[Records shown Boundary: Start]
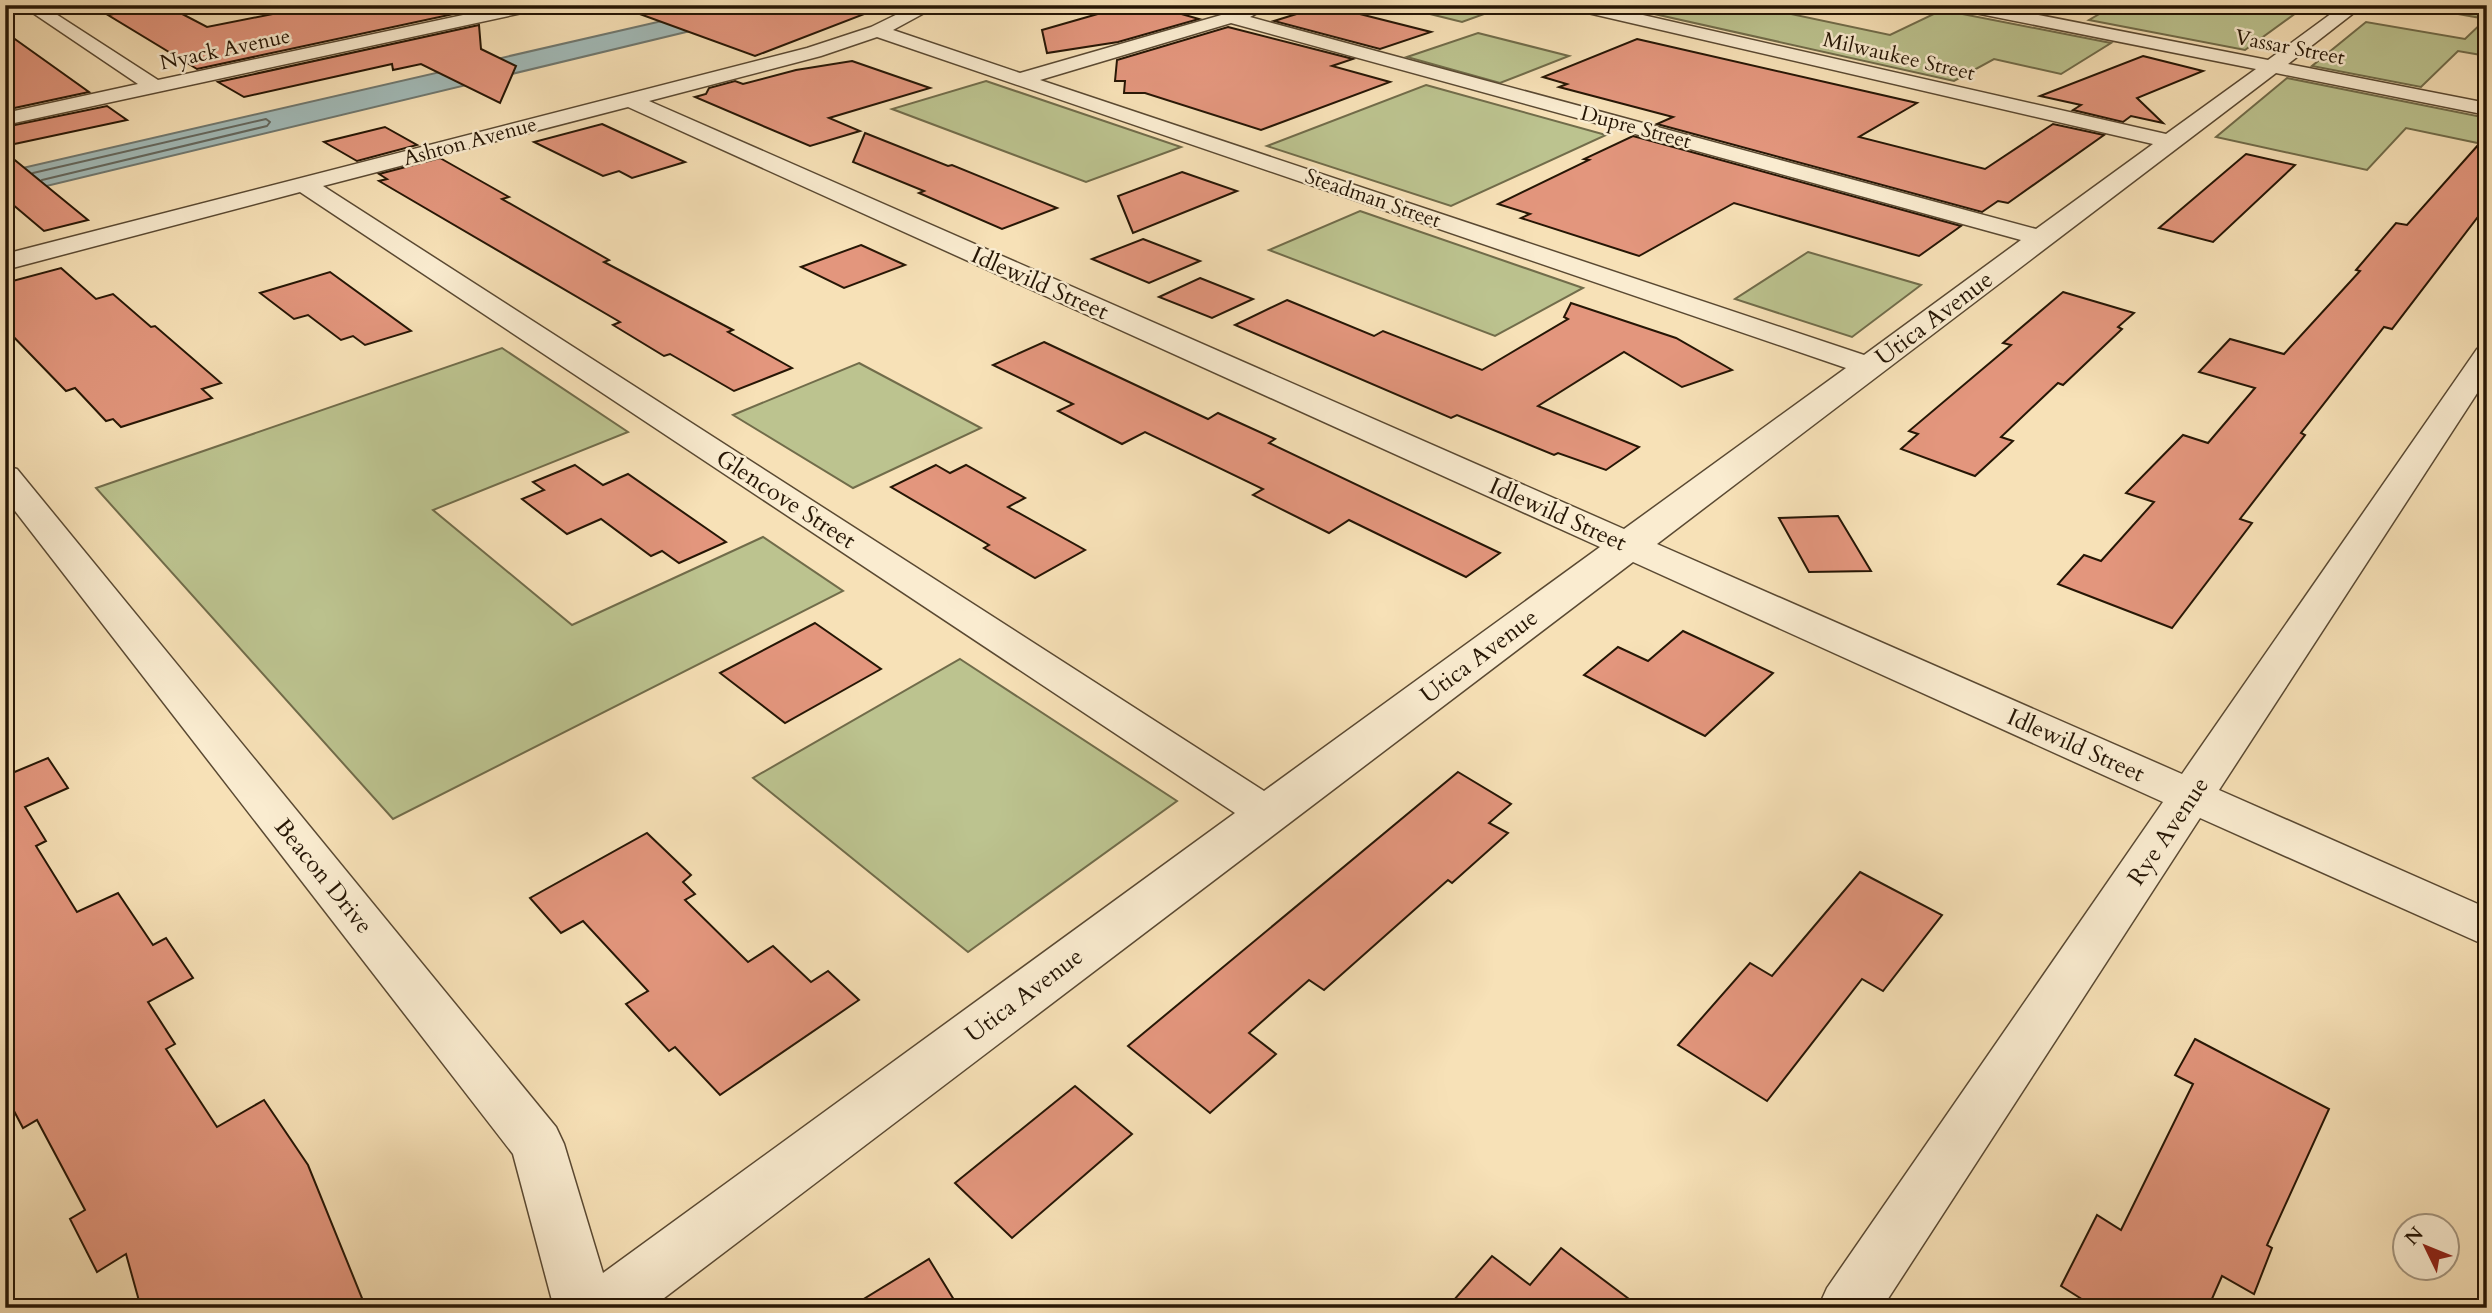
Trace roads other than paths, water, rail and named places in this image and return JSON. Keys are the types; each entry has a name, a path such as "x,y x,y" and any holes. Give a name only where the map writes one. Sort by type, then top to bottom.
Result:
{"street":[{"path":"30,5 155,87"},
{"name":"Nyack Avenue","path":"5,119 536,5"},
{"name":"Ashton Avenue","path":"5,262 814,52 877,31 930,5"},
{"path":"1021,79 1269,5"},
{"name":"Milwaukee Street","path":"1574,5 2172,142"},
{"name":"Vassar Street","path":"1961,5 2487,109"},
{"name":"Utica Avenue","path":"603,1308 2172,142 2351,6"},
{"path":"427,10 456,23"},
{"name":"Dupre Street","path":"1231,17 2042,238"},
{"name":"Steadman Street","path":"877,31 1869,366"},
{"name":"Idlewild Street","path":"629,100 2487,928"},
{"name":"Glencove Street","path":"304,185 1268,814"},
{"name":"Rye Avenue","path":"1848,1308 2487,355"},
{"name":"Beacon Drive","path":"5,475 537,1144 584,1308"}],"water":[{"path":"736,20 5,196 5,172 662,21"}]}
[Records shown Boundary: End]
Task:
The copy must include every record exactly and none of the pictures.

Exercise solution:
Trace roads other than paths, water, rail and named places in this image and return JSON. Keys are the types; each entry has a name, a path such as "x,y x,y" and any holes. Give a name only where the map writes one. Sort by type, then top to bottom.
Result:
{"street":[{"path":"30,5 155,87"},
{"name":"Nyack Avenue","path":"5,119 536,5"},
{"name":"Ashton Avenue","path":"5,262 814,52 877,31 930,5"},
{"path":"1021,79 1269,5"},
{"name":"Milwaukee Street","path":"1574,5 2172,142"},
{"name":"Vassar Street","path":"1961,5 2487,109"},
{"name":"Utica Avenue","path":"603,1308 2172,142 2351,6"},
{"path":"427,10 456,23"},
{"name":"Dupre Street","path":"1231,17 2042,238"},
{"name":"Steadman Street","path":"877,31 1869,366"},
{"name":"Idlewild Street","path":"629,100 2487,928"},
{"name":"Glencove Street","path":"304,185 1268,814"},
{"name":"Rye Avenue","path":"1848,1308 2487,355"},
{"name":"Beacon Drive","path":"5,475 537,1144 584,1308"}],"water":[{"path":"736,20 5,196 5,172 662,21"}]}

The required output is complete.